6. The delay. Back in July, the administration delayed for one year the requirement that large employers provide health insurance for their employees. The 2010 health reform law requires anyone with 50 or more workers to provide health insurance – something small businesses have been complaining about, loudly, for years. On Tuesday, the government said they could have more time to get it done.

But Obama says despite the tweaks, the law is working.

"The basic structure of the law is working, despite all the problems," Obama said.

He said at least 500,000 people, and maybe more, have managed to sign up using the federal and state web sites. "Since that time, I now have a couple of million people, maybe more, who are going to have health care on Jan. 1 and that is a big deal. That's why I ran for this office," Obama added. California says it got more than 53,000 people signed up in just the first three days of this week.

None of the delays appear to have helped Obama’s approval rating – the latest NBC/WSJ poll gave Obama a job approval rating of just 43 percent. Half of those surveyed said they are dissatisfied or disappointed with Obama’s presidency and 58 percent say their discontent comes from his handling of health reform.

And the delays appear to have rewarded people who want to defy the law’s requirements, rather than those who did what the administration asked and signed up early.

“This is a slap in the face to the thousands of Americans who have already purchased expensive insurance through the Obamacare exchanges,” said Sen. Marco Rubio, a Florida Republican who has been an outspoken critic of the 2010 Affordable Care Act.

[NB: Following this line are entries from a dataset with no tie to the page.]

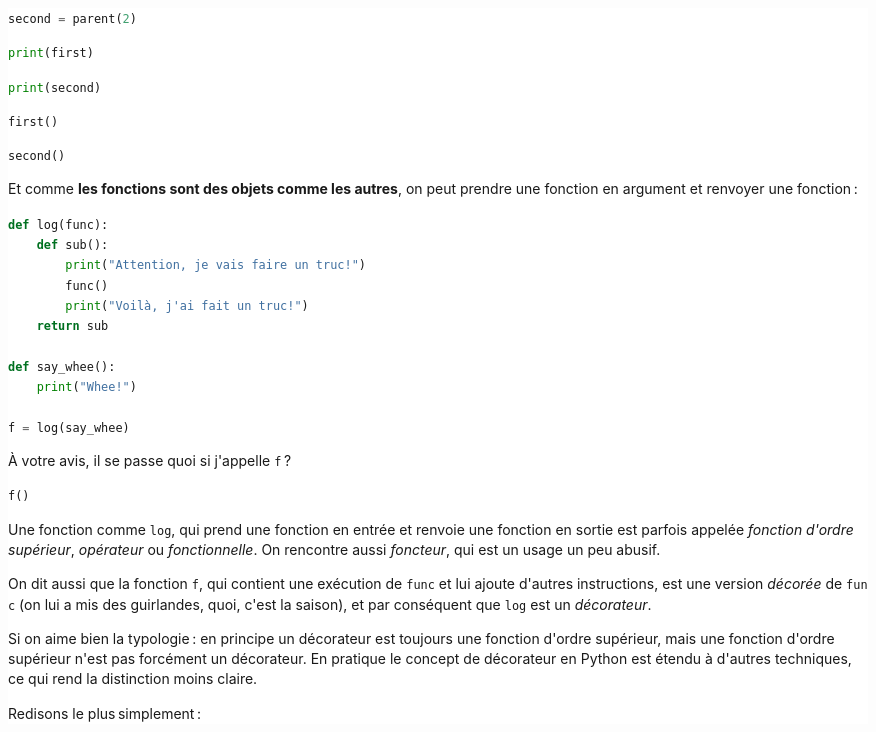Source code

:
 ```python
second = parent(2)
```

```python
print(first)
```

```python
print(second)
```

```python slideshow={"slide_type": "subslide"}
first()
```

```python
second()
```


Et comme **les fonctions sont des objets comme les autres**, on peut prendre une fonction en
argument et renvoyer une fonction :


```python
def log(func):
    def sub():
        print("Attention, je vais faire un truc!")
        func()
        print("Voilà, j'ai fait un truc!")
    return sub

def say_whee():
    print("Whee!")

f = log(say_whee)
```

À votre avis, il se passe quoi si j'appelle `f` ?

```python slideshow={"slide_type": "fragment"}
f()
```


Une fonction comme `log`, qui prend une fonction en entrée et renvoie une fonction en sortie est
parfois appelée *fonction d'ordre supérieur*, *opérateur* ou *fonctionnelle*. On rencontre aussi
*foncteur*, qui est un usage un peu abusif.

On dit aussi que la fonction `f`, qui contient une exécution de `func` et lui ajoute d'autres
instructions, est une version *décorée* de `func` (on lui a mis des guirlandes, quoi, c'est la
saison), et par conséquent que `log` est un *décorateur*.

Si on aime bien la typologie : en principe un décorateur est toujours une fonction d'ordre
supérieur, mais une fonction d'ordre supérieur n'est pas forcément un décorateur. En pratique le
concept de décorateur en Python est étendu à d'autres techniques, ce qui rend la distinction moins
claire.



Redisons le plus simplement :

Administration officials called the latest changes “common sense." "This is essentially an additional safety net in case folks might have slipped through the cracks," Obama said. But the insurance industry and critics said they just made things even more bewildering.

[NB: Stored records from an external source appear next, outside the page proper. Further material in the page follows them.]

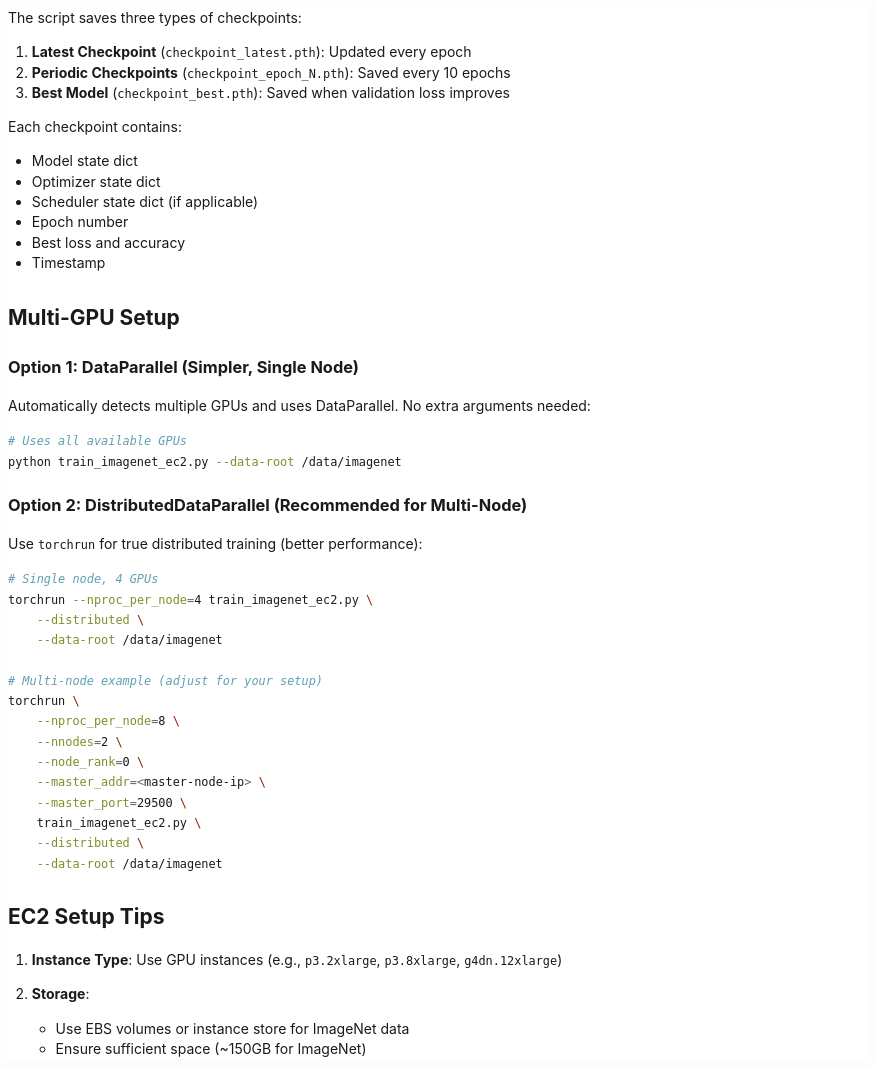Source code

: The script saves three types of checkpoints:

1. **Latest Checkpoint** (`checkpoint_latest.pth`): Updated every epoch
2. **Periodic Checkpoints** (`checkpoint_epoch_N.pth`): Saved every 10 epochs
3. **Best Model** (`checkpoint_best.pth`): Saved when validation loss improves

Each checkpoint contains:
- Model state dict
- Optimizer state dict
- Scheduler state dict (if applicable)
- Epoch number
- Best loss and accuracy
- Timestamp

## Multi-GPU Setup

### Option 1: DataParallel (Simpler, Single Node)

Automatically detects multiple GPUs and uses DataParallel. No extra arguments needed:

```bash
# Uses all available GPUs
python train_imagenet_ec2.py --data-root /data/imagenet
```

### Option 2: DistributedDataParallel (Recommended for Multi-Node)

Use `torchrun` for true distributed training (better performance):

```bash
# Single node, 4 GPUs
torchrun --nproc_per_node=4 train_imagenet_ec2.py \
    --distributed \
    --data-root /data/imagenet

# Multi-node example (adjust for your setup)
torchrun \
    --nproc_per_node=8 \
    --nnodes=2 \
    --node_rank=0 \
    --master_addr=<master-node-ip> \
    --master_port=29500 \
    train_imagenet_ec2.py \
    --distributed \
    --data-root /data/imagenet
```

## EC2 Setup Tips

1. **Instance Type**: Use GPU instances (e.g., `p3.2xlarge`, `p3.8xlarge`, `g4dn.12xlarge`)

2. **Storage**: 
   - Use EBS volumes or instance store for ImageNet data
   - Ensure sufficient space (~150GB for ImageNet)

“One thing is certain: The Administration’s latest initiative is not going to simplify anything,” Robert Moffit and Alyene Senger, health policy experts at the right-leaning Heritage Foundation, wrote in a blog post. “Rest assured it is going to create even greater confusion for health insurers trying to sell these products. Also, don’t expect the unhappy consumers who’ve just lost their previous coverage to understand clearly which plan they can pick and be legally qualified to pick it.”

Health policy expert Doug Holtz-Eakin, who leads the center-right American Action Forum, says this week’s changes are “a big deal”. “Substantively, it opens the door to deferring the mandate entirely and by acknowledging that catastrophic plans would be suitable coverage it makes a lie of all the rhetoric about how existing insurance (“underinsurance”) is ‘subpar’ and ‘poor,’” he wrote in a blog post.

“It is an invitation to those who have chosen policies through to cancel them and waive the mandate.”